A FEW eyebrows were raised last week when Michael McDowell told a Dublin hotel ballroom buzzing with reporters and PD activists that he was courting voters from some unlikely sources.
Pitching for former colleagues in Fine Gael, sure, but the Greens? Then again. Pair the current demographic profiles of the PDs and the Greens and they look like fraternal twins. Urban, south of Dublin, cosmopolitan outlook, relatively affluent.
Then McDowell pitched for Sinn Fein voters. Cue furrowed brows.
This is weird, right? It is, unless you realise that McDowell and Sinn Fein are actually battling for the same marginal voters.
Chew on that for a moment.
What is far and away the most salient political issue in Ireland? It's immigration.
Around 10% of Ireland's population, including yours truly, is now non-native. According to a poll released in this newspaper last weekend, 80% of voters want increased restrictions on immigration.
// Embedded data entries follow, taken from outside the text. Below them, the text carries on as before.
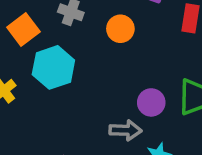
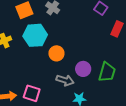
orange circle: (120, 29) -> (56, 53), moved

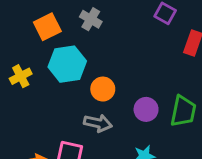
gray arrow: (65, 80) -> (98, 123), moved

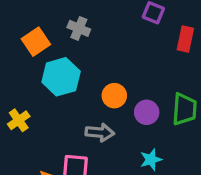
yellow cross: (21, 76) -> (19, 120), moved
orange circle: (103, 89) -> (114, 96), moved

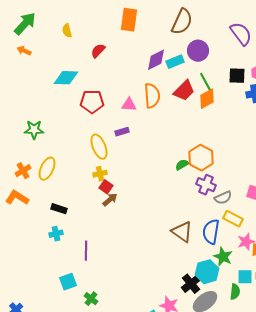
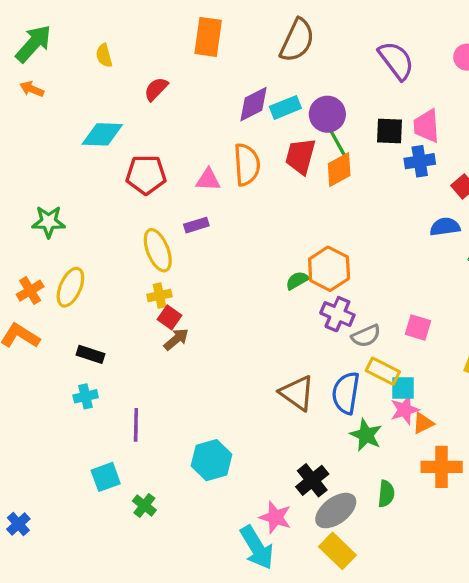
purple circle: (198, 51) -> (327, 114), moved
red trapezoid: (184, 91) -> (301, 156), turned 150
cyan hexagon: (207, 272) -> (211, 460), moved
cyan square: (245, 277) -> (403, 388), moved

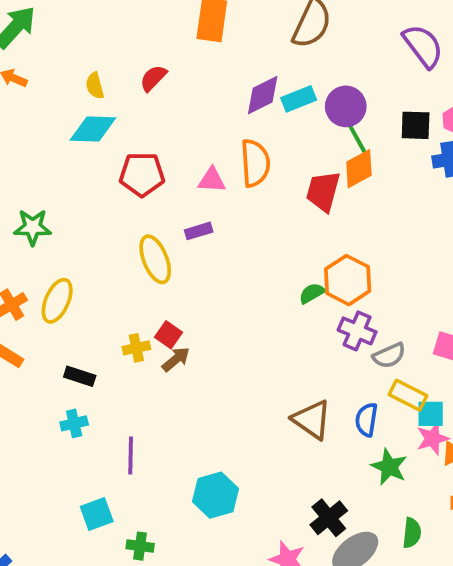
yellow semicircle: (104, 55) -> (95, 86), moved
red trapezoid: (301, 156) -> (323, 191), moved
yellow cross: (159, 296) -> (136, 348), moved
blue semicircle: (346, 393) -> (367, 420), size x0.7
green cross: (144, 506) -> (140, 546), turned -30

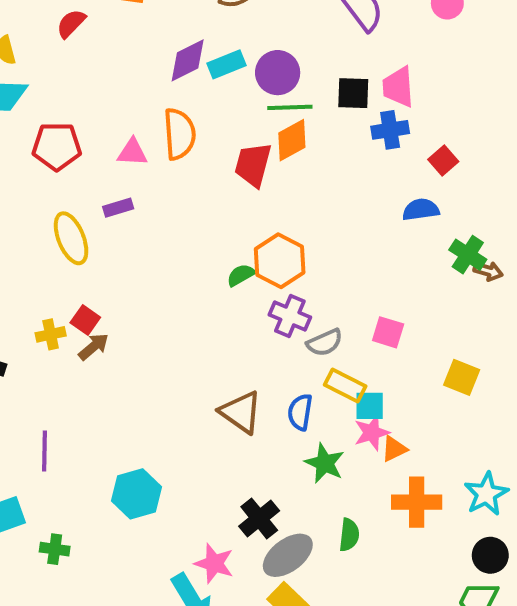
red semicircle: (153, 78) -> (71, 24), moved
green line: (357, 139) -> (290, 107), turned -63

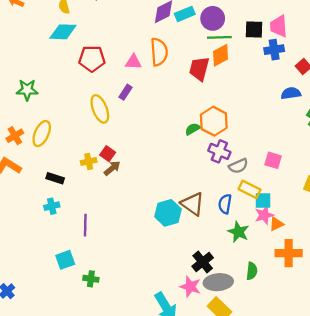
purple rectangle: (118, 208) -> (126, 92), turned -40
cyan hexagon: (136, 494) -> (168, 213), moved
gray ellipse: (288, 555) -> (218, 282), turned 32
pink star: (214, 563) -> (190, 287), moved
Threein-five believe that Irish culture and values are being diluted by all the new arrivals. Nearly one-in-three doesn't accept that continued economic growth depends on further immigration.
The sheer numbers involved are breathtaking. That they have been more or less absorbed with such minimal backlash . . . the odd random attack on a non-white person in Bray or Temple Bar is horrific but not endemic and is generally met with appropriate opprobrium . . . is a testament to the liberality of the modern, or more accurately, affluent Irish.
Then again, ethnic violence isn't generally started by the wealthy. Not a lot of pogroms in Switzerland. It generally involves marginalised young men living through a period of economic volatility . . . either they're getting poor fast or their neighbours are getting rich fast while they stagnate.
Either way, someone has to be blamed. There are relatively few such marginalised young men in Ireland . . . though they all seemed to gather around me on O'Connell Street during the Orange riot last February.
But violence is the tip of an emotional iceberg. The other 95% is below the surface.
Anger, resentment and fear are there.
There are plenty of people in Ireland who feel disconnected from the stunning affluence of the PD/Greens crescent along the Dart line. They're not poor, but they don't winter in Malta either. They are the Angry Asbolanders, trapped in badly planned inner suburbs.
They crowded the Green Isle hotel in their hundreds on a weeknight in July 2005 to beg Mary Harney and Michael McDowell to stop worrying about the rights of criminals and pay attention to the victims. There are likeminded pockets all around the country.
Picture a single mother, worried about her kids and her elderly father.
She wants her kids to believe that if they work hard and play by the rules, they can succeed.
Those kids have to walk past a burnt-out joyrider's car on the way to school. A no-nonsense tough line on lawand-order has a lot of appeal.
She's also worried, vaguely, about immigration. The foreigners she knows are nice enough. But though she can buy her kids more than her parents could buy for her, all of it . . . jobs, pensions . . . just seems so much less secure. And that insecurity coincided with the arrival of the foreigners. Now she reads that some of them are sponging off the system.
There's Michael McDowell, planning to deport them if they get out of line.
This should be a voter that the PDs can convert from attending a meeting in the Green Isle hotel to support on polling day. She's also exactly the same kind of voter that Sinn Fein needs to win if it is to grow. There are smart people in Sinn Fein who know this . . . in the bizarre calculus of Irish politics, they are now competing with McDowell for the same marginal voters, who, for whatever reasons, crossed the emotional threshold of leaving their grandparents' Civil War party.
The continuing strength of the Civil War parties, which have no ideology, merely different skill levels of centrist populism, remains a mystery to me. But they also have the effect of keeping the Angry Asbolander vote diluted. If they . . . culturally conservative, anxious about immigration, crime and the future . . . rallied behind a single banner of whatever shade of green, the face of Irish politics in five years could be transformed as dramatically as the Irish economy was over the last 10.
You have to think that's what McDowell's betting, anyway.